- [Page text]:
My wife and I have been married for 10 years, and we dated for another six before that. But the first two times I asked Jenny out, I was soundly rejected. The third time was the charm, but the actual date was anything but charming. I was a nervous wreck. The conversation was choppy and uneven. I was trying too hard. Our time together at a quaint little coffee shop ended abruptly when, mid–awkward silence, Jenny stood up and said, as nicely as she could muster, “I’ve gotta go.”

It’s a miracle things worked out.

Recently I came across a mobile app that would’ve made Jenny’s exit all those years ago far more covert and less tense. Created by comedian Chelsea Handler, the Gotta Go app is described as “your free excuse-to-leave generator.” The app works in a simple three-step process:

  1. Create an excuse. These excuses are real calls or text messages sent directly to your phone.
  2. Activate and wait. The excuses are scheduled for specific times, so you can strategically receive an excuse-to-leave at predetermined times.
  3. Make your escape. When the excuse is sent to your phone, you have a built-in excuse to leave whatever date, hang-out, or event you’re eager to escape.

Clever, right?


When Convenience Subverts Connection

As convenient as apps like Gotta Go may seem on the surface, they reveal an alarming trend. Our digital technologies are increasingly subverting our understanding and experience of community, even as they disguise themselves as catalysts for connection.

- [Activity list]:
a: In the essay about the Gotta Go app, how can a user arrange to get an excuse to leave at a predetermined time? Explain in one to three sentences.
b: Pick up the essay about the Gotta Go app after its final sentence and continue it.
The entries after this text come from a separate source.

- [Information supplied]:
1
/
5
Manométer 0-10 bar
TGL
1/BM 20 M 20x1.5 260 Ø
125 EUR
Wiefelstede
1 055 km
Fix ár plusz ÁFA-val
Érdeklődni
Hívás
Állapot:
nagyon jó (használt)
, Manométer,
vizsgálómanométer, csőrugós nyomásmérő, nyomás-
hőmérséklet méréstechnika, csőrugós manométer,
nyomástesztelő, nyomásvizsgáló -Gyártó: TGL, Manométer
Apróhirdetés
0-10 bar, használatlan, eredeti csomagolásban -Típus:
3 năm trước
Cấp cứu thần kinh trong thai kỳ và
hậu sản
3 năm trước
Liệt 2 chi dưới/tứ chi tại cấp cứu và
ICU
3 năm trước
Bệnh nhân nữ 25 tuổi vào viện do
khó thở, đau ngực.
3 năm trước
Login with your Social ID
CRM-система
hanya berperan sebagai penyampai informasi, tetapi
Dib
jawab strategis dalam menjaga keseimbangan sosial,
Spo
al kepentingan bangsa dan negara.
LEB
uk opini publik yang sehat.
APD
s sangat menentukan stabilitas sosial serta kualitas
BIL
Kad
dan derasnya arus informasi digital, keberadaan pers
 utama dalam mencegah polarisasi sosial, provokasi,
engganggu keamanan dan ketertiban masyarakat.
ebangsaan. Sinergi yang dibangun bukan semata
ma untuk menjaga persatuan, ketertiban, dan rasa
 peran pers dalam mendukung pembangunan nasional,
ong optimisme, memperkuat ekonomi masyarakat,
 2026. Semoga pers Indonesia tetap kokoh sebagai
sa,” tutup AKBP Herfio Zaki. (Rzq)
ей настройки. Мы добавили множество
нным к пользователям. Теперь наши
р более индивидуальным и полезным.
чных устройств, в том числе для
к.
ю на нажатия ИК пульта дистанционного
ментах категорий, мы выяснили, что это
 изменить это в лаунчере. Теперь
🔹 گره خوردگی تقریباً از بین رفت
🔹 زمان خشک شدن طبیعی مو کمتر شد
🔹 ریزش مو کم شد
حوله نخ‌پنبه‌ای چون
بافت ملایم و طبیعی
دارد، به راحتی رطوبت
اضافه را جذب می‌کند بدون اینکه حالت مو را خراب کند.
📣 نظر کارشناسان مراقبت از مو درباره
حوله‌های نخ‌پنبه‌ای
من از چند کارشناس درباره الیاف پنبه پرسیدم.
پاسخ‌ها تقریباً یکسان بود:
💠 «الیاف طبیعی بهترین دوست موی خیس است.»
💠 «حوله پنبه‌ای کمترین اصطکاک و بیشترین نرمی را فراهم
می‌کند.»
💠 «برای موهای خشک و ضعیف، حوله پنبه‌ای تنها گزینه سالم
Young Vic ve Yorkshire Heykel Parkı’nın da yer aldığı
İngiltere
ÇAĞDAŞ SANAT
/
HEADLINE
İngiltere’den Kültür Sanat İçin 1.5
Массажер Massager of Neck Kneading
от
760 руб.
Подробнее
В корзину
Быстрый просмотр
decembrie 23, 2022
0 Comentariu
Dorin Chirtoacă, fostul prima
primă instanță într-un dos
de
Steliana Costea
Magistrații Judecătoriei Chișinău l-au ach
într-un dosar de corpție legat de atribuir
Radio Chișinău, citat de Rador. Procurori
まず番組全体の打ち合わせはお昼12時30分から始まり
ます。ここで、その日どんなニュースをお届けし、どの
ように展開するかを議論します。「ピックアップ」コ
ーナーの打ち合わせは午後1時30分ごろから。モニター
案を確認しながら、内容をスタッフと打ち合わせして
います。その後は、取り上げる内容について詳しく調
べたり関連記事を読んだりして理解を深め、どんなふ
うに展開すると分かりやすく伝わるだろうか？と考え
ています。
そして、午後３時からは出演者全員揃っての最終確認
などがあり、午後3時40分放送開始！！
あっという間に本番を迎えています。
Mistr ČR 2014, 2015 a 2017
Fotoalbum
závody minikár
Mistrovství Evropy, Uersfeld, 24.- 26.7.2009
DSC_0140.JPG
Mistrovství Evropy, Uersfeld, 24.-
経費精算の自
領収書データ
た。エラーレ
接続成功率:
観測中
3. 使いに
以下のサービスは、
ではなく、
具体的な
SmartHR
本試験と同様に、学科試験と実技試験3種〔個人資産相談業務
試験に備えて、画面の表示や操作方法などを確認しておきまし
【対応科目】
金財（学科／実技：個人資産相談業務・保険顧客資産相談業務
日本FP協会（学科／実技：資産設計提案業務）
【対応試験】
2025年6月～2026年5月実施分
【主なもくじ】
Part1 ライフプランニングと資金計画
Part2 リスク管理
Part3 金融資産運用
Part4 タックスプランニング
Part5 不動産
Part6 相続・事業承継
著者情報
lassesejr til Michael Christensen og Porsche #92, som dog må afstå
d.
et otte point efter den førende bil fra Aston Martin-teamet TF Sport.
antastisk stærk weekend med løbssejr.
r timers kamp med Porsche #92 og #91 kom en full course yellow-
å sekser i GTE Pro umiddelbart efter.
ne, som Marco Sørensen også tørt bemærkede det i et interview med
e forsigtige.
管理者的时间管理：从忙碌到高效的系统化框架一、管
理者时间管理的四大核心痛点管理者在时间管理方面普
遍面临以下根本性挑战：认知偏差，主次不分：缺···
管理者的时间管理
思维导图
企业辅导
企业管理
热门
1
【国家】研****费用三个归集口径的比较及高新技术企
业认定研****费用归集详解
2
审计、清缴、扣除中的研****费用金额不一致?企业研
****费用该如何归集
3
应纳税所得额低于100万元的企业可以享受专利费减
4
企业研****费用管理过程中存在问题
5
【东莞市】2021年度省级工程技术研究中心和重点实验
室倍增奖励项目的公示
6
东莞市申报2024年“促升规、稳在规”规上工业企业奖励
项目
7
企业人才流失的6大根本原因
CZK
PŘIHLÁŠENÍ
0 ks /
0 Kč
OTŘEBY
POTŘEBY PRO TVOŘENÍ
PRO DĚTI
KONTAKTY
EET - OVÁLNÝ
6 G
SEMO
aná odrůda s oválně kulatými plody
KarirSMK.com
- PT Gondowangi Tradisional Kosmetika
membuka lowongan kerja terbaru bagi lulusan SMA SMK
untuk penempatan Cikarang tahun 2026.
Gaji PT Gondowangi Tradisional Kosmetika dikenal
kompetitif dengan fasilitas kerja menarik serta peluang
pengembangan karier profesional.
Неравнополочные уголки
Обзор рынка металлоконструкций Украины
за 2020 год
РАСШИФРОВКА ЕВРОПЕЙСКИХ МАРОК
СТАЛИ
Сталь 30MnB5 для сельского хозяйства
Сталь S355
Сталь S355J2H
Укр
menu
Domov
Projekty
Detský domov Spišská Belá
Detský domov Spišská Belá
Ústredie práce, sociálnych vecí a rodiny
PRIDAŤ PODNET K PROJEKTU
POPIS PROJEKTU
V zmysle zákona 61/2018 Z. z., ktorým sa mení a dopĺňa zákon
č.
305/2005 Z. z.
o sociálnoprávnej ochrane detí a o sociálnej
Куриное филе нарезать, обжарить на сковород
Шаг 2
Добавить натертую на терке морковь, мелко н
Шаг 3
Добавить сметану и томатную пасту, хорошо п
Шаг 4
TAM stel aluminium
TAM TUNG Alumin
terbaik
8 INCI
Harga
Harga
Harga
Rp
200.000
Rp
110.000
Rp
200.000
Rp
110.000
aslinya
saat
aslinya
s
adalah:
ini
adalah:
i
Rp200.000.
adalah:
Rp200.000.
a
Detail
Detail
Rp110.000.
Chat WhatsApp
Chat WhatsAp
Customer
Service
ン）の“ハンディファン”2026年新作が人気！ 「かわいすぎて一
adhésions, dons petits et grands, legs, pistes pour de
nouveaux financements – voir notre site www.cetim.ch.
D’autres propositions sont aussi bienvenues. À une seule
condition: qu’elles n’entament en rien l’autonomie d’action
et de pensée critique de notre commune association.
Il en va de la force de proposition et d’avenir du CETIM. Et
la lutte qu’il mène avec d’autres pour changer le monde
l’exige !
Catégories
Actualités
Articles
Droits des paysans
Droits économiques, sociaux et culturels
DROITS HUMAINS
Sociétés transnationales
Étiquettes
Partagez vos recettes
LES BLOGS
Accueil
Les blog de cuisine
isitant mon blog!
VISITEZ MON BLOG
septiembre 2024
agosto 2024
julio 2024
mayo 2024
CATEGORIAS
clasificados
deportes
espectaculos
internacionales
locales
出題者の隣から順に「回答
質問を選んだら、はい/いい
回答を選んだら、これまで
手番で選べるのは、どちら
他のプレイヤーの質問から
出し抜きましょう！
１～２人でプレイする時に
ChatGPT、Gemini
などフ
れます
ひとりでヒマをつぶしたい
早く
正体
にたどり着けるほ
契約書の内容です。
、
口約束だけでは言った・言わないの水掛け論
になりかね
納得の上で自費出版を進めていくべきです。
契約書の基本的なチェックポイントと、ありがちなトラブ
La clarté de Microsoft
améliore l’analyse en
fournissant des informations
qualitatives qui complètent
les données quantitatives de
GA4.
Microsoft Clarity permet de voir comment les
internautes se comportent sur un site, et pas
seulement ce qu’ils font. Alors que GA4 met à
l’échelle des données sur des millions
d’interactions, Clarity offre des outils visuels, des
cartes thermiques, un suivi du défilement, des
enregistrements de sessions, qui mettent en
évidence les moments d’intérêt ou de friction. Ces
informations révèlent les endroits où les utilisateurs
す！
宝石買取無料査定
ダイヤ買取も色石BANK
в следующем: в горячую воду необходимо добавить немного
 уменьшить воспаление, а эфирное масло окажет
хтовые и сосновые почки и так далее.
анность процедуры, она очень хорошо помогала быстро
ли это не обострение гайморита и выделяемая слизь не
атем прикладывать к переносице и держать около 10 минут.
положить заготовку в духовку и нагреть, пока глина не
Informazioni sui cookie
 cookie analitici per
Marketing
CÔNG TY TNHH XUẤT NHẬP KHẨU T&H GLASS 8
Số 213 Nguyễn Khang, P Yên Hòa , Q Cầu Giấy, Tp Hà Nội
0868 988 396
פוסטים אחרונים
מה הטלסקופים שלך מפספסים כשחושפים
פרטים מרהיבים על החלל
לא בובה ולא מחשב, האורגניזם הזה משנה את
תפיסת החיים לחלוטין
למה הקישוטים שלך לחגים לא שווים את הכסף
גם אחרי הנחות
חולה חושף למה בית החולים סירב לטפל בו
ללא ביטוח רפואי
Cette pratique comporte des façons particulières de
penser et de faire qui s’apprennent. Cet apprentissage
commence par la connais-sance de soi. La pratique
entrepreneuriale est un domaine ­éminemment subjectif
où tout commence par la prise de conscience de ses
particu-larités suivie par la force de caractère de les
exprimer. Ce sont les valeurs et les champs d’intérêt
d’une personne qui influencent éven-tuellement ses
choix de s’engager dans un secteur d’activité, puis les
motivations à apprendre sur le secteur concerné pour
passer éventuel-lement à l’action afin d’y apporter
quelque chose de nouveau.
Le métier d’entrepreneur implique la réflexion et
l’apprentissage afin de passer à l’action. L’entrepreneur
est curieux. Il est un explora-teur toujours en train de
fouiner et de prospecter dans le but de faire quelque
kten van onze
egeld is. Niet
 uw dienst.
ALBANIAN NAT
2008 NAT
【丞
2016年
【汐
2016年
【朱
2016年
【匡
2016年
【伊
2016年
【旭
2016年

- [Answers below]:
a: The app's excuses are real calls or text messages scheduled for specific times. Because of that scheduling, a user can strategically receive an excuse to leave at a predetermined moment.

b:
The interconnectedness that technology promises comes with a caveat. If we really want true community, we have to be willing to endure necessarily difficult and uncomfortable situations. True connection is never as clean as a swipe or click would have us believe.

In his book Uncomfortable, Brett McCracken says that “commitment matters more than compatibility.” But in the digital age, we’ve reversed the order. We’re looking for compatibility first, believing if we can simply find the exact right person or people, who fit our every quirk and nuance, we’ll naturally and easily arrive at mutual commitment. But this isn’t how actual community works. The deepest, most meaningful relationships we experience are forged not in simplicity but complexity—journeying together through the dark valleys and furious fires of life; staying when it’d be easier to leave; settling in when it’d be easier to scatter out.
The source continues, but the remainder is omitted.